Hawick’s councillors have welcomed the opening of the town’s new textile skills training centre this week.
The £610,000 centre, at the town’s Buccleuch Road high school, was declared up and running by Scottish Government rural economy secretary Fergus Ewing today, May 2, and the town’s six Scottish Borders Council representatives were among those invited along to see it unveiled.
Hawick and Hermitage councillor Davie Paterson, a former textile worker, said: “I think it is a massive boost for the town.
“I would hope that the town will get behind this initiative to better educate young people wishing to enter work in the knitwear industry.
“That would allow the industry to compete against competitors from all over the world and help keep Hawick producing some of the finest quality knitwear and hopefully not only retain the present workforce but create many opportunities for some enterprising local people to start up and create more jobs for Borders people for many years to come.”
Fellow ward councillor George Turnbull said: “This is a fabulous new centre in Hawick, which is the heart of the textile industry, and with so many world-class knitwear manufacturers, this new facility should go a long way to fill the skills gap, as is so urgently required.
“The knitwear industry offers permanent employment for those who are willing to learn new skills and offers a career ladder for school leavers who want to make progress throughout their working lives.
“Hawick has so much to offer and is a great place to live, work and play, and the quality of life is second to none.
“I wish all involved every success for the future.”
Watson McAteer, the ward’s other councillor and also the town’s honorary provost, said: “The South of Scotland Economic Partnership has demonstrated its faith in Hawick and our world-famous knitwear industry by committing £600,000 to develop our textile centre of excellence.
“This new facility will help to ensure the future of our core business and, importantly, create real opportunities for those who are seeking to learn specialist skills and develop experience.
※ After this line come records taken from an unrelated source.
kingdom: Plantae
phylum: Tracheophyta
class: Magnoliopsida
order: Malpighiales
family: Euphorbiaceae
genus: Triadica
“I am hopeful that this will be the first step in a renewed economic focus for Hawick and the southern Borders.”
Hawick and Denholm councillor Stuart Marshall, another former mill worker, said: “I’m sure that everyone in the town will welcome the £600,000 that has been invested in this facility, and hopefully it won’t be too long before our knitwear and textile industry is drawing on the vital skills of the trainees involved.
“It will be vital in the months ahead to measure the success of this new centre, which has been set up to address a critical skills shortage within the industry.
“Like many townsfolk, I don’t think the location of a prefabricated classroom to the rear of Hawick High School is the correct place to house this much-trumpeted centre of excellence.
“It’s such a pity that there hasn’t been much more thought given to bringing one of the many derelict old factories in the town back to life.”
Fellow ward councillor Clair Ramage added: “Starting teaching in Hawick, I was fully aware from the beginning of the town’s rich textile heritage as I taught within Hawick High School.
“The Henderson Building was the very first centre of excellence in textiles. From there, a large department was set up at the Henderson’s Technical College, again a brilliant facility which helped to train much-needed staff.
“It was a sad day when we lost this college and the repercussions were obvious as knitwear companies struggled to recruit trained staff.
“I was therefore proud when the Scottish Government announced funding of £610,000 to fund a much-needed and long-overdue centre of excellence in textiles.
“Let us hope that as a centre it has a longevity that befits its importance to our town.”